What is being asked
What is needed is an exact repeat of the lines from the line containing "These General Conditions" through the final line of the entries below, and nothing else.

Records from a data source
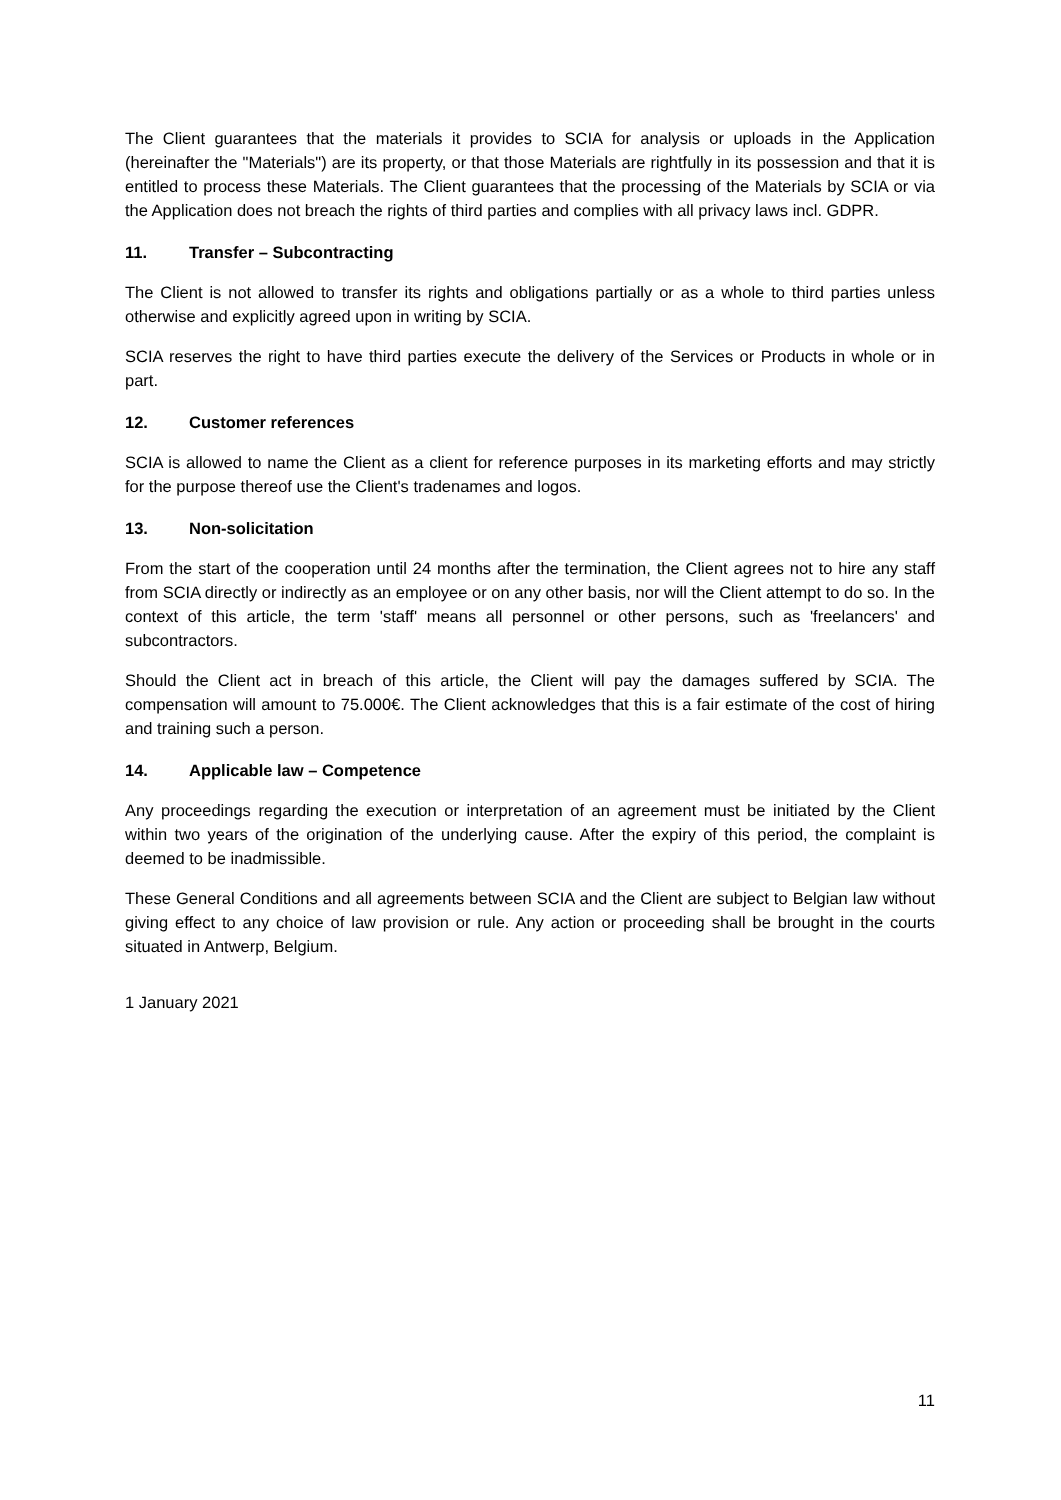The Client guarantees that the materials it provides to SCIA for analysis or uploads in the Application (hereinafter the "Materials") are its property, or that those Materials are rightfully in its possession and that it is entitled to process these Materials. The Client guarantees that the processing of the Materials by SCIA or via the Application does not breach the rights of third parties and complies with all privacy laws incl. GDPR.
11. Transfer – Subcontracting
The Client is not allowed to transfer its rights and obligations partially or as a whole to third parties unless otherwise and explicitly agreed upon in writing by SCIA.
SCIA reserves the right to have third parties execute the delivery of the Services or Products in whole or in part.
12. Customer references
SCIA is allowed to name the Client as a client for reference purposes in its marketing efforts and may strictly for the purpose thereof use the Client's tradenames and logos.
13. Non-solicitation
From the start of the cooperation until 24 months after the termination, the Client agrees not to hire any staff from SCIA directly or indirectly as an employee or on any other basis, nor will the Client attempt to do so. In the context of this article, the term 'staff' means all personnel or other persons, such as 'freelancers' and subcontractors.
Should the Client act in breach of this article, the Client will pay the damages suffered by SCIA. The compensation will amount to 75.000€. The Client acknowledges that this is a fair estimate of the cost of hiring and training such a person.
14. Applicable law – Competence
Any proceedings regarding the execution or interpretation of an agreement must be initiated by the Client within two years of the origination of the underlying cause. After the expiry of this period, the complaint is deemed to be inadmissible.
These General Conditions and all agreements between SCIA and the Client are subject to Belgian law without giving effect to any choice of law provision or rule. Any action or proceeding shall be brought in the courts situated in Antwerp, Belgium.
1 January 2021
11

Answer to this exercise
These General Conditions and all agreements between SCIA and the Client are subject to Belgian law without giving effect to any choice of law provision or rule. Any action or proceeding shall be brought in the courts situated in Antwerp, Belgium.
1 January 2021
11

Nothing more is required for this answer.